Tarefa proposta 1: Redigite sem alterações o trecho do texto sobre urbanismo e pegada ecológica, começando em "26 agosto 2019" e terminando em "bens ou serviços.".

26 agosto 2019

URBANISMO E PEGADA ECOLOGICA - 1

URBANISMO E PEGADA ECOLÓGICA -1
Na política e nos negócios é costume dizer-se que não há almoços grátis, o que significa que tudo, mesmo tudo, sejam bens sejam serviços, tem um custo que tem de ser pago por alguém.
Todos os seres vivos, pelo simples facto de existirem, constituem um risco e um encargo para todo o ambiente inanimado ou animado que os rodeia, pois consomem recursos que são globalmente limitados e produzem resíduos que além de não servirem para eles, podem ser ainda prejudiciais para os outros.
Na atividade dos seres humanos em sociedade, o estudo da utilização dos recursos está maioritariamente atribuído à economia e esta disciplina ensina-nos que qualquer recurso tem três classes de custos: 
- O custo de aquisição: aquilo que o consumidor paga para obter a posse ou o usufruto dos bens ou serviços.
- O custo de posse ou de exploração: aquilo que se tem de pagar ao longo do ciclo vida útil do bem ou serviço, para o poder usufruir em pleno. (impostos, manutenção, reposição de consumíveis, etc)
- O custo de reposição das condições iniciais: aquilo que alguém (o consumidor, a sociedade , ou o ambiente) tem de pagar para garantir a continuação da existência dos recursos, da sociedade e da vida. Este último custo também costuma ser designado por custo do apagamento da pegada ecológica. 
O pagamento dos dois primeiros custos está muito bem regulamentado e constitui prática corrente socialmente aceite nas sociedades modernas. Já o custo do apagamento da pegada ecológica é um custo que as pessoas e os governos, em espacial nos últimos dois séculos, se têm furtado a pagar, deixando o seu valor acumular sobre a forma de dívida que é transmitida sistematicamente como herança às gerações seguintes.
 Como e quando vamos pagar essa dívida? Aqui é que está o busilis da questão ambiental.

Tarefa proposta 2: Edite os registros começando na linha que contém "family: Lycaenidae" e terminando na linha que contém "genus: Exidiopsis", ambas incluídas, substituindo "common name" por "vernacular name" e mantendo todo o resto inalterado. Apresente apenas essas linhas.

Registros apresentados:
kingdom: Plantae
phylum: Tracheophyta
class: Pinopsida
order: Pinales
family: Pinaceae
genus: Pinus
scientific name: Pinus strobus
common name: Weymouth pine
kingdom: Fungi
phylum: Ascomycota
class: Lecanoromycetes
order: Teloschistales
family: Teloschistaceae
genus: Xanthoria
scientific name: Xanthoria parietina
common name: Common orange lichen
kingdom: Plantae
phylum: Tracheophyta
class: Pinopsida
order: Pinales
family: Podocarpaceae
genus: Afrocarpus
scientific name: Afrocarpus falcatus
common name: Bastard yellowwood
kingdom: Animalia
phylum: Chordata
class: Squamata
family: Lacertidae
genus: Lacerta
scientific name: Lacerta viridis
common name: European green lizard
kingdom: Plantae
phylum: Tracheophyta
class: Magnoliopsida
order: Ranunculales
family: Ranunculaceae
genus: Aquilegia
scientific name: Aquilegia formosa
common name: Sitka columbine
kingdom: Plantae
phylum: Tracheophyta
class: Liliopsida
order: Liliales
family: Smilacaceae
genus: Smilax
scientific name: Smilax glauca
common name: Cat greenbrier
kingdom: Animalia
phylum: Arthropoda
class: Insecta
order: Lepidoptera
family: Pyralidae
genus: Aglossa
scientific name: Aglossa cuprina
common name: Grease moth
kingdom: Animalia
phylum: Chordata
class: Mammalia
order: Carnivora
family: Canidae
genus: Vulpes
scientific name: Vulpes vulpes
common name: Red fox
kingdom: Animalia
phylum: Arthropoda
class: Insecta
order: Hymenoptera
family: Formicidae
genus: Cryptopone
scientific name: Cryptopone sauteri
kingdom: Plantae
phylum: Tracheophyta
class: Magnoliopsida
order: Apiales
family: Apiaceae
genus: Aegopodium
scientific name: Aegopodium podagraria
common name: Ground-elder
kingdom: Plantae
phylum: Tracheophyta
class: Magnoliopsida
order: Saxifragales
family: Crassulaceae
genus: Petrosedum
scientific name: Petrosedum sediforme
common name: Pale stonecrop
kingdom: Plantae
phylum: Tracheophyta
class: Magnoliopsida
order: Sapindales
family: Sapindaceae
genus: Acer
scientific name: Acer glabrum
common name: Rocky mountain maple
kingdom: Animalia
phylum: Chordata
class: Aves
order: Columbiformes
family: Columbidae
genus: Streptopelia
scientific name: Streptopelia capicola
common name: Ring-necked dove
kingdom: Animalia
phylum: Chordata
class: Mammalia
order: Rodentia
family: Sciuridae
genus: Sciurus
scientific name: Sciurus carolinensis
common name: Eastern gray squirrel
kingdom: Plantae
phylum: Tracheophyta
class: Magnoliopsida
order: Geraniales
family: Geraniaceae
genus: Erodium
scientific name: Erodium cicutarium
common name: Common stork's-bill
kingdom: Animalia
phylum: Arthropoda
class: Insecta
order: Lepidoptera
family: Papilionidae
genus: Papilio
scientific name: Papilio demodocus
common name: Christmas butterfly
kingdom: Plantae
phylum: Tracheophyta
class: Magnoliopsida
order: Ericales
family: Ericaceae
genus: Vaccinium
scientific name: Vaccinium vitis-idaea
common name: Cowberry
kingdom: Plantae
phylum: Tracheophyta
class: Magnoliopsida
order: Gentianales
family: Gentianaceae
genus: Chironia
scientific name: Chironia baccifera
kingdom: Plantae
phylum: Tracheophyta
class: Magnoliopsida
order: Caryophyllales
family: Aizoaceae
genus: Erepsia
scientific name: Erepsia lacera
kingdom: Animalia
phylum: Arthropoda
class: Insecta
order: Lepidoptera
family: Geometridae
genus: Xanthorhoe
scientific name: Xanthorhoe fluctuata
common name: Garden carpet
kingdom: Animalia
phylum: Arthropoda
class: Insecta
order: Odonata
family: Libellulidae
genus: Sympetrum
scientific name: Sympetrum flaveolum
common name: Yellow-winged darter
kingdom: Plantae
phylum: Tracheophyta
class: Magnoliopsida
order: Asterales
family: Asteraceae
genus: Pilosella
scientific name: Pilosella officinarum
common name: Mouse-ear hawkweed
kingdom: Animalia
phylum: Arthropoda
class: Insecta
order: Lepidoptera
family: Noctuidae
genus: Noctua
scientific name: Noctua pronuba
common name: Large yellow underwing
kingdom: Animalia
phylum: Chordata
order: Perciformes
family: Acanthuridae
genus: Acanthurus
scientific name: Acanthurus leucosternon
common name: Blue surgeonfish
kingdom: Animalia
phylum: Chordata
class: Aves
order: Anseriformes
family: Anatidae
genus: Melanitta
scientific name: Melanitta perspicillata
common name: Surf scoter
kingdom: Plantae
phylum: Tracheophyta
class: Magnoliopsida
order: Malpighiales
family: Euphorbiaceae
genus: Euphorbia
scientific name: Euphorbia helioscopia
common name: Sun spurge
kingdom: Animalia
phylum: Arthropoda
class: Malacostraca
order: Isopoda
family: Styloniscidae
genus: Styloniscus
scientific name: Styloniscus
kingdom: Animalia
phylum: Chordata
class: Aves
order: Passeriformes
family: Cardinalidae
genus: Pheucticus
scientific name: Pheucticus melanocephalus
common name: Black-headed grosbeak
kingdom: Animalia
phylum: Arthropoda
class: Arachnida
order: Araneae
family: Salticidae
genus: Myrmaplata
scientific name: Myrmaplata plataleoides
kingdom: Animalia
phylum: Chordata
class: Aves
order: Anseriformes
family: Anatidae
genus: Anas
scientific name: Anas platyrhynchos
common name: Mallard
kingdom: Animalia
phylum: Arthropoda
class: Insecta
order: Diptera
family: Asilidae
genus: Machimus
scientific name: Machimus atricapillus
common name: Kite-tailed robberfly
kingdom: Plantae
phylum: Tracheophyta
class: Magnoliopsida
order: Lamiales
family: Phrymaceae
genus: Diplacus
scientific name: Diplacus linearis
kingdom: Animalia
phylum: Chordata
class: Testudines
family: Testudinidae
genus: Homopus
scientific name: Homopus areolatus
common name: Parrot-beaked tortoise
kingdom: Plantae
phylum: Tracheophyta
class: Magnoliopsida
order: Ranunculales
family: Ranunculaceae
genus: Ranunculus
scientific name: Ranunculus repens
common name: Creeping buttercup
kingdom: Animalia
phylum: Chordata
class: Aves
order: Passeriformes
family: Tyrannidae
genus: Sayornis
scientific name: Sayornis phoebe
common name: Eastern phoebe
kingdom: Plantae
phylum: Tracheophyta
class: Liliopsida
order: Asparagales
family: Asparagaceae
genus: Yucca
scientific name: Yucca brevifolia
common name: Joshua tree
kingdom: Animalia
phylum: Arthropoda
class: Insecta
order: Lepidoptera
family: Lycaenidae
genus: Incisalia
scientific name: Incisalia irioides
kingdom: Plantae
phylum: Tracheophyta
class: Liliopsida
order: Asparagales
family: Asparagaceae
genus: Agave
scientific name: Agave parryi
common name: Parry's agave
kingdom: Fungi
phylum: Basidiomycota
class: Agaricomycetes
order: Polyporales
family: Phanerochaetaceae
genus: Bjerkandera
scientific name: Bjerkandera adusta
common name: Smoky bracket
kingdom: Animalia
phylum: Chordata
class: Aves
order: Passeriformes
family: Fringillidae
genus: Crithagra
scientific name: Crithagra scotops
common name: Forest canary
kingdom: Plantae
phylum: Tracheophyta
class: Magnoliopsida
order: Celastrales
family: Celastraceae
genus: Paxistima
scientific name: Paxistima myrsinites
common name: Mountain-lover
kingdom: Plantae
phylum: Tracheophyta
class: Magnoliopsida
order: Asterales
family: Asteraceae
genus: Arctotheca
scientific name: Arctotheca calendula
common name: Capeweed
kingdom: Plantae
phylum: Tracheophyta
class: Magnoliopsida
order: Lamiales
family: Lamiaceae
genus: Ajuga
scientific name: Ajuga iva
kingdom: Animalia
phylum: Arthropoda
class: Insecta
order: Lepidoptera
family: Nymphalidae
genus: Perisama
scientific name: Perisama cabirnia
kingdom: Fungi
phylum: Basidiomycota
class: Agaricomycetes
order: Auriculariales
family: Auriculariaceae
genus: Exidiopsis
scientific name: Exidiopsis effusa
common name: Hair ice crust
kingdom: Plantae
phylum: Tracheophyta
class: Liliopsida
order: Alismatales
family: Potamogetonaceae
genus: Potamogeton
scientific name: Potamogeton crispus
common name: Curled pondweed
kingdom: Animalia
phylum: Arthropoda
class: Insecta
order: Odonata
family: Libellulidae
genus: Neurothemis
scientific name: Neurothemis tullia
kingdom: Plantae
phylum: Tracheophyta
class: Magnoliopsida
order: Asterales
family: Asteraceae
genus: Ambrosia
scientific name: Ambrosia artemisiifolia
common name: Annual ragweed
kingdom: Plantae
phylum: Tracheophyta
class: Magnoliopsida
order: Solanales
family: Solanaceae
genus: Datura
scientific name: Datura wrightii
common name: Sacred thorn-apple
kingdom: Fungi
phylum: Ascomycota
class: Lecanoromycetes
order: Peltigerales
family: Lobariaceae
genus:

Resposta 1:
26 agosto 2019

URBANISMO E PEGADA ECOLOGICA - 1

URBANISMO E PEGADA ECOLÓGICA -1
Na política e nos negócios é costume dizer-se que não há almoços grátis, o que significa que tudo, mesmo tudo, sejam bens sejam serviços, tem um custo que tem de ser pago por alguém.
Todos os seres vivos, pelo simples facto de existirem, constituem um risco e um encargo para todo o ambiente inanimado ou animado que os rodeia, pois consomem recursos que são globalmente limitados e produzem resíduos que além de não servirem para eles, podem ser ainda prejudiciais para os outros.
Na atividade dos seres humanos em sociedade, o estudo da utilização dos recursos está maioritariamente atribuído à economia e esta disciplina ensina-nos que qualquer recurso tem três classes de custos: 
- O custo de aquisição: aquilo que o consumidor paga para obter a posse ou o usufruto dos bens ou serviços.

Resposta 2:
family: Lycaenidae
genus: Incisalia
scientific name: Incisalia irioides
kingdom: Plantae
phylum: Tracheophyta
class: Liliopsida
order: Asparagales
family: Asparagaceae
genus: Agave
scientific name: Agave parryi
vernacular name: Parry's agave
kingdom: Fungi
phylum: Basidiomycota
class: Agaricomycetes
order: Polyporales
family: Phanerochaetaceae
genus: Bjerkandera
scientific name: Bjerkandera adusta
vernacular name: Smoky bracket
kingdom: Animalia
phylum: Chordata
class: Aves
order: Passeriformes
family: Fringillidae
genus: Crithagra
scientific name: Crithagra scotops
vernacular name: Forest canary
kingdom: Plantae
phylum: Tracheophyta
class: Magnoliopsida
order: Celastrales
family: Celastraceae
genus: Paxistima
scientific name: Paxistima myrsinites
vernacular name: Mountain-lover
kingdom: Plantae
phylum: Tracheophyta
class: Magnoliopsida
order: Asterales
family: Asteraceae
genus: Arctotheca
scientific name: Arctotheca calendula
vernacular name: Capeweed
kingdom: Plantae
phylum: Tracheophyta
class: Magnoliopsida
order: Lamiales
family: Lamiaceae
genus: Ajuga
scientific name: Ajuga iva
kingdom: Animalia
phylum: Arthropoda
class: Insecta
order: Lepidoptera
family: Nymphalidae
genus: Perisama
scientific name: Perisama cabirnia
kingdom: Fungi
phylum: Basidiomycota
class: Agaricomycetes
order: Auriculariales
family: Auriculariaceae
genus: Exidiopsis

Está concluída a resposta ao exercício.